KH.ABDUR RAHMAN WAHID

KH ABDUR RAHMAN WAHID YANG BIASA DISAPA GUSDUR ADALAH TOKOH NASIONAL DENGAN BERBAGAI PREDIKAT - SEBAGAI ULAMA BESAR, BAPAK KERUKUNAN UMAT BERAGAMA - BAPAK LSM - JURNALIS DAN BERBAGAI SEBUTAN LAINNYA

Senin, 11 Januari 2010

NU Sepeninggal Gus Dur, antara Tradisi dan Inovasi

NU Sepeninggal Gus Dur, antara Tradisi dan Inovasi
Judul : Pergolakan di Jantung Tradisi NU yang Saya Amati

Penulis : Asad Said Ali
Penerbit : LP3ES
Tebal : 264 halaman

APA dan bagaimana Nahdhatul Ulama (NU) sepeninggal Gus Dur? Buku berjudul "Pergolakan di Jantung Tradisi NU yang Saya Amati" tulisan Asad Said Ali ini sangat komprehensif dalam membedah jeroan NU, terutama pergolakan pemikiran yang telah dan sedang terjadi di kalangan generasi muda NU. Pemetaan yang jelas dan lugas telah disajikan oleh penulis yang tidak hanya menyoroti dimensi politik, budaya dan pemikiran, akan tetapi juga dimensi yang sangat mendesak untuk diprioritaskan yaitu perekonomian. Pergumulan anak muda NU dalam berinteraksi dengan neoliberalisme (neolib) juga terpapar dengan gamblang dalam buku ini.

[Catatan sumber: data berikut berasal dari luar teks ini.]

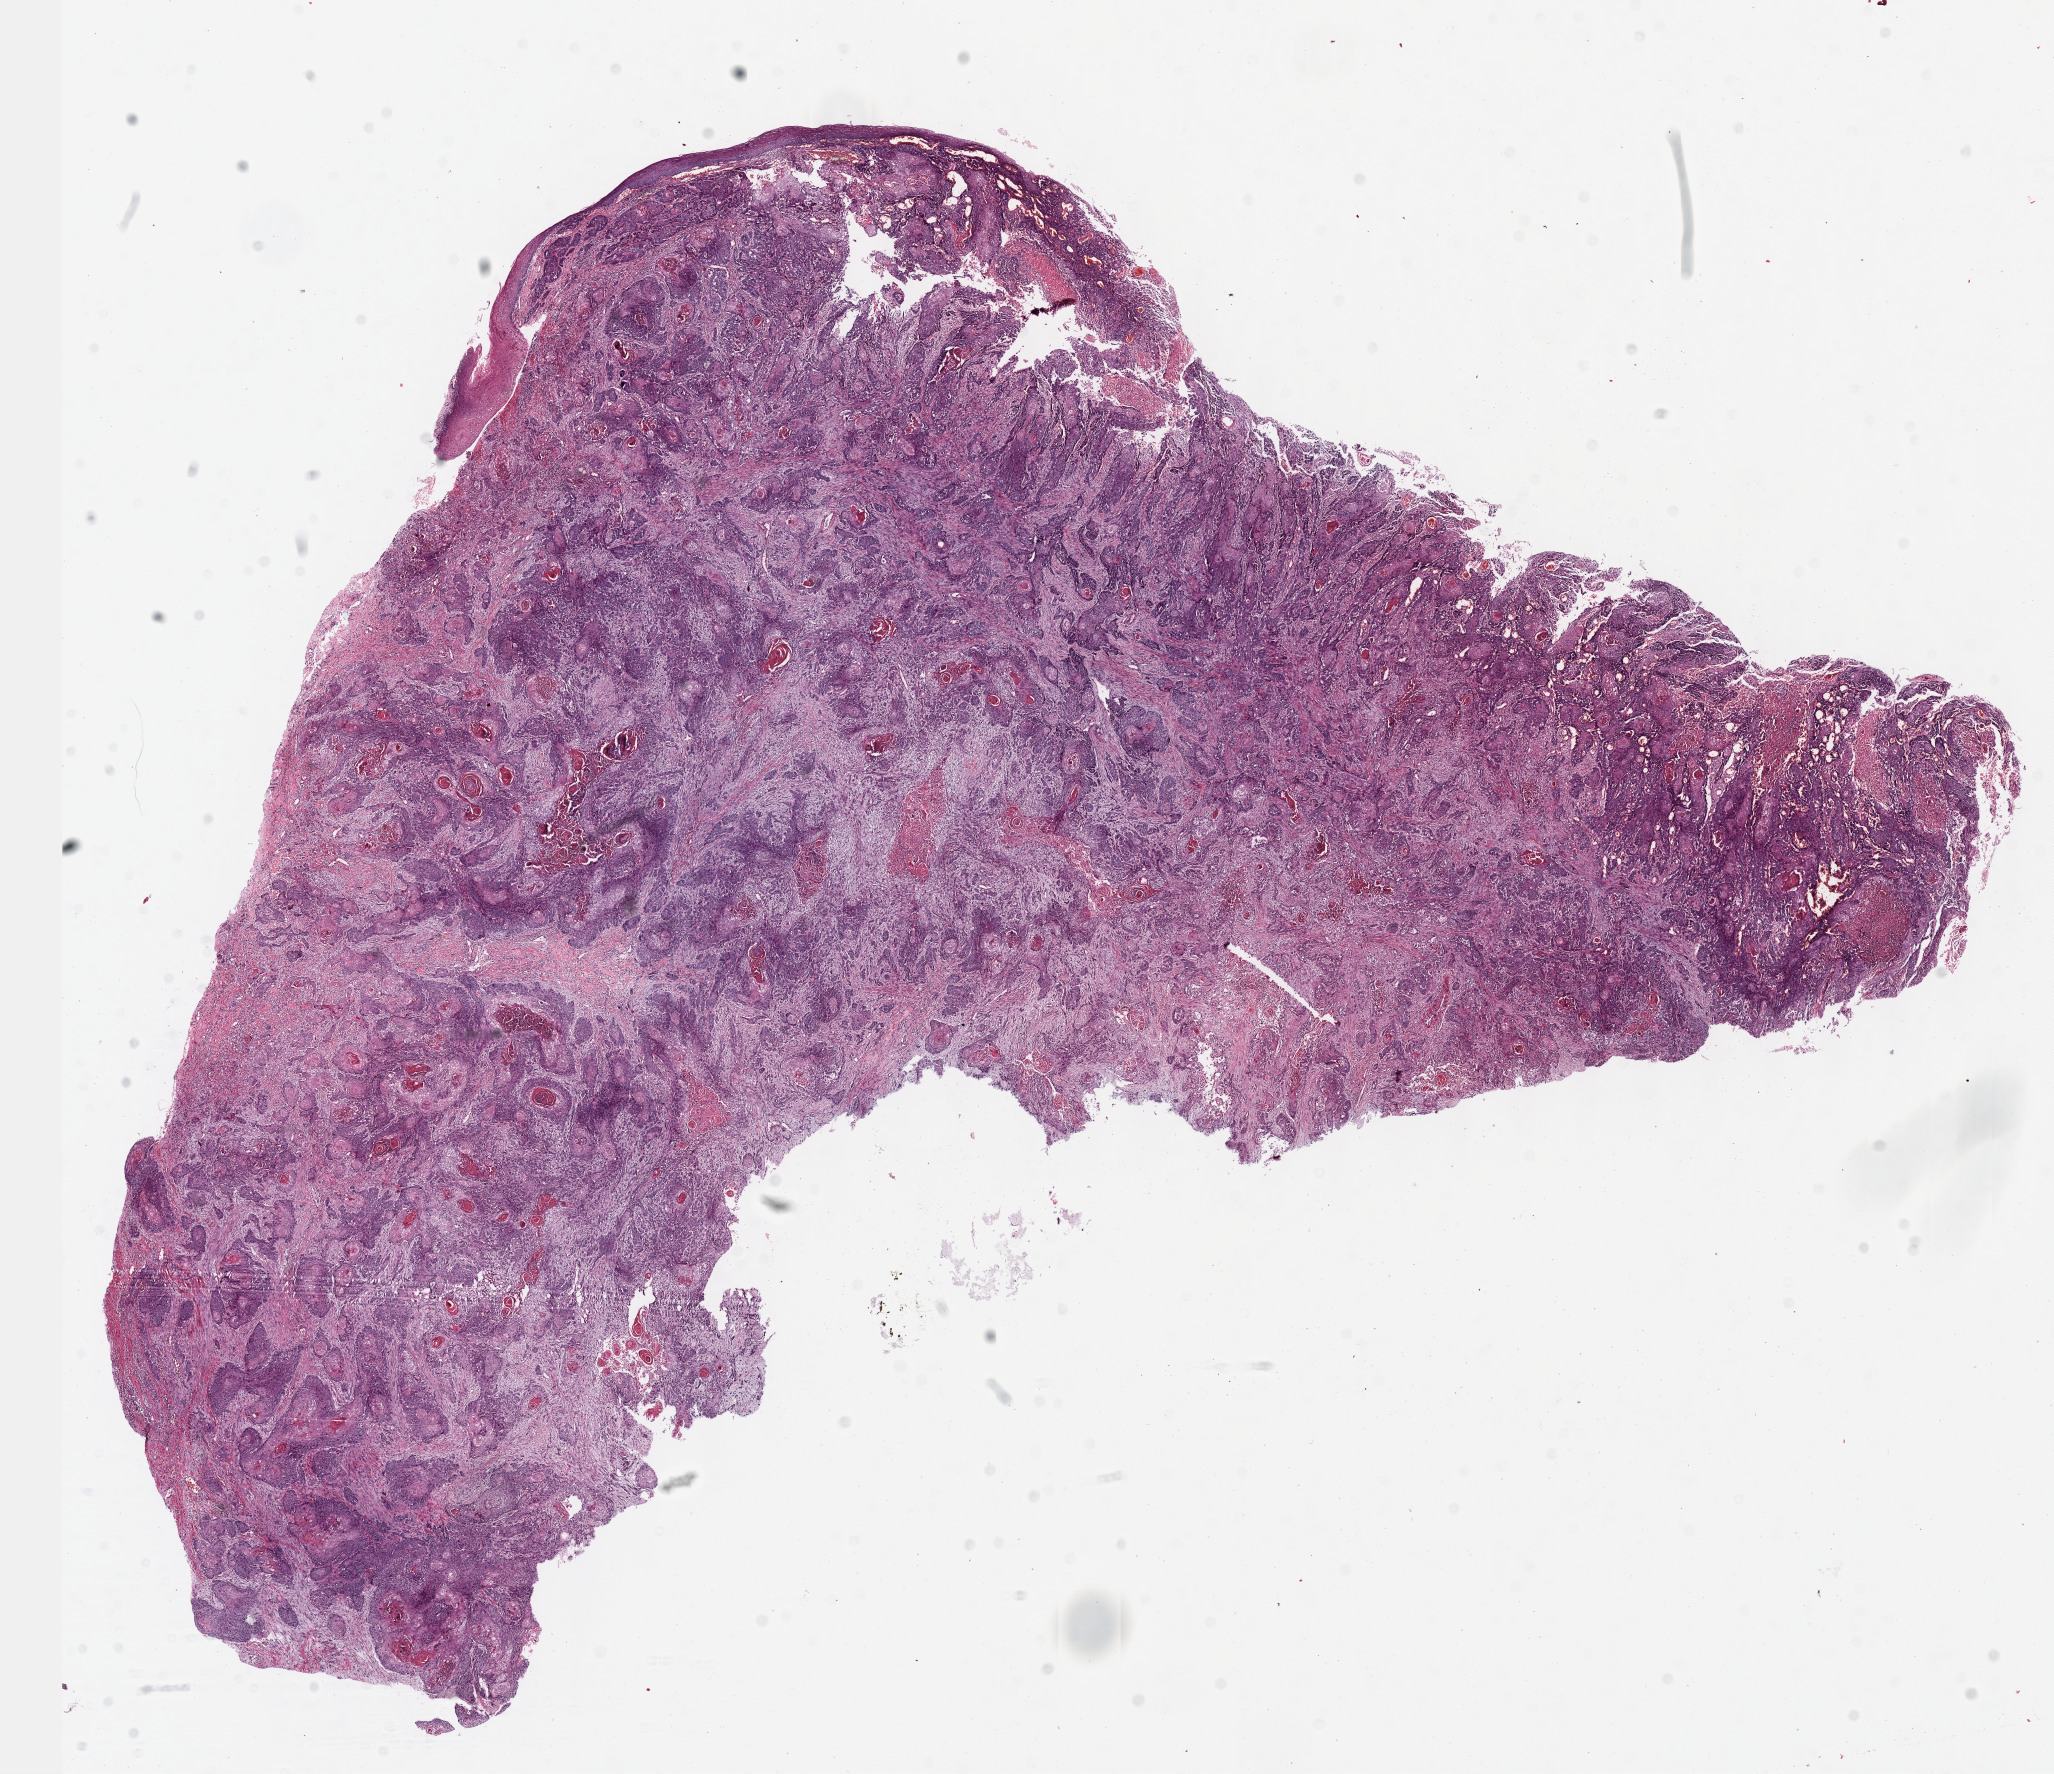
H&E whole-slide image, low-resolution overview of the scanned area, about 16.6 x 14.3 mm (slide scanned at 40x), formalin-fixed paraffin-embedded (FFPE) diagnostic section, primary tumour sample from the esophagus. Male patient; age at initial diagnosis 59 years. Histologic grade: G2 (moderately differentiated).
Diagnosis: Squamous cell carcinoma, NOS (middle third of esophagus). TNM: T2 N0 M0. AJCC pathologic stage: IIA (6th edition).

Terdiri dari 7 bab, buku ini menghadirkan pengamatan cermat tentang perubahan besar yang terjadi pada jantung tradisi NU sebagai buah perubahan di dunia dalam dan dunia luar yang membawa sintesis kreatif antara tradisi dan inovasi. Dari bab ke bab bertutur perihal Fiqh sebagai cara pandang, reformasi pemikiran dan politik, neoliberalisme dan para penyebarnya, sayap kultural, benturan gagasan dan langkah, serta Refleksi Khittah 1926.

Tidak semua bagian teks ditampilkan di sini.